Foto: ANP RundveeAchtergrond

Ruimte moet komen van stoppers

Het sectorplan voor fosfaatreductie in 2017 ligt op tafel. Hoewel er nog geen definitief akkoord is over het reductieplan voor de zuivelsector, zijn de details nu bekend.

Het plan dwingt iedere melkveehouder om een deel van zijn veestapel af te voeren, maar biedt ook ruimte voor bedrijven die willen groeien of voor bedrijven die na de referentiedatum van 2 juli 2015 zijn begonnen met melken.

Voorop staat dat elke koe die een boer moet afvoeren vanwege het fosfaatplafond gevoelsmatig een dier te veel is. Het kost boeren geld, dat is helder. In totaal moeten er 160.000 koeien worden afgevoerd. De stoppersregeling moet grofweg 60.000 dieren opleveren, het reductieplan van de zuivelsector circa 100.000 dieren.

Schema opgesteld door zuivelsector

Ondanks deze doelstelling hebben bestuurders in het reductieplan toch ruimte weten te creëren voor bedrijven die sinds 2 juli 2015 gegroeid zijn en deze groei willen vasthouden, of voor bedrijven die pas na 2 juli 2015 zijn begonnen met melken. De organisatie voor jonge boeren, NAJK, heeft hier hard voor gepleit, en mooi gescoord. Het moet jonge ondernemers ruimte geven om hun bedrijf te ontwikkelen.

De zuivelsector heeft een schema opgesteld voor het reduceren van de veestapel. In de eerste periode van 2 maanden (naar verwachting vanaf 1 maart) moet 5% van de veestapel worden afgevoerd door bedrijven die sinds 2 juli 2015 zijn gegroeid (grondgebonden) of meer koeien hebben dan op 2 juli 2015 minus 4% (niet-grondgebonden bedrijven). Alle groei sinds 1 oktober 2016 moet sowieso worden teruggedraaid. Daarmee wordt anticipatie op het uitstel van de fosfaatrechten direct bestraft.

Exacte reductiedoelstelling later vastgesteld

Volgens het reductieplan moet in de tweede periode van 2 maanden 10% van de veestapel worden afgevoerd, in de derde periode naar verwachting 20%. De exacte reductiedoelstelling voor de derde periode wordt later vastgesteld, omdat daarbij ook rekening wordt gehouden met het effect van de stoppersregeling. Bedrijven die eerder hun totale reductiedoel bereiken – terug naar niveau 2 juli 2015 (-4% voor niet-grondgebonden) – zijn klaar en hoeven niet verder te korten.

Een hogere korting dan de verwachte 20% van de derde ronde is er voor bedrijven die het aangegeven reductietempo aanhouden niet.
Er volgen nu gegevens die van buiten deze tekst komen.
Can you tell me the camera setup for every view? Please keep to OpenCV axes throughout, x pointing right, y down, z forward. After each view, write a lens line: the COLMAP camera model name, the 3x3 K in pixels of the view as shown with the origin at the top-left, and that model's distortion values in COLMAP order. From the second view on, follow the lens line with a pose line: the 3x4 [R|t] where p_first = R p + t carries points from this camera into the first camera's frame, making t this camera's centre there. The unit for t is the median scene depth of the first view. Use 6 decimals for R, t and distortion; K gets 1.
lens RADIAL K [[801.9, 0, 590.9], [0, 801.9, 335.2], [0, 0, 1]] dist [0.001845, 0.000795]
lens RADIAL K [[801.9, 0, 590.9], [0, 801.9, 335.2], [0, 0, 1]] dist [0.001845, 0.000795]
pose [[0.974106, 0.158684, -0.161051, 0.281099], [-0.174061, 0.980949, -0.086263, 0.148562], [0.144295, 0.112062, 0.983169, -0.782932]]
Bedrijven die langzamer krimpen, wacht nog een vierde reductieronde met 40% van de veestapel.

Veel verwachting van stoppers

Stoppers, dat is een van de groepen waar de bestuurders veel verwachting van hebben. Deze stoppers moeten niet alleen zorgen dat de fosfaatproductie snel onder het sectorplafond van 84,9 miljoen kilo komt, maar het moet ook ruimte bieden aan bedrijven die willen ontwikkelen.

Een deel van deze ruimte moet ook gecreëerd worden door bedrijven die meer vee afstoten dat ze eigenlijk zouden moeten. Melkveebedrijven die tussen de 10 en 4% onder hun veebestand van 2 juli 2015 gaan zitten, krijgen een bonus van € 60 per GVE per maand, oplopend naar € 200 per GVE per maand. Deze regeling zal wellicht een klein beetje lucht geven, maar met een aantrekkende melkprijs en een dalende prijs voor de koeien, zal de belangstelling beperkt zijn. Kortom: de ruimte moet komen van de stoppers.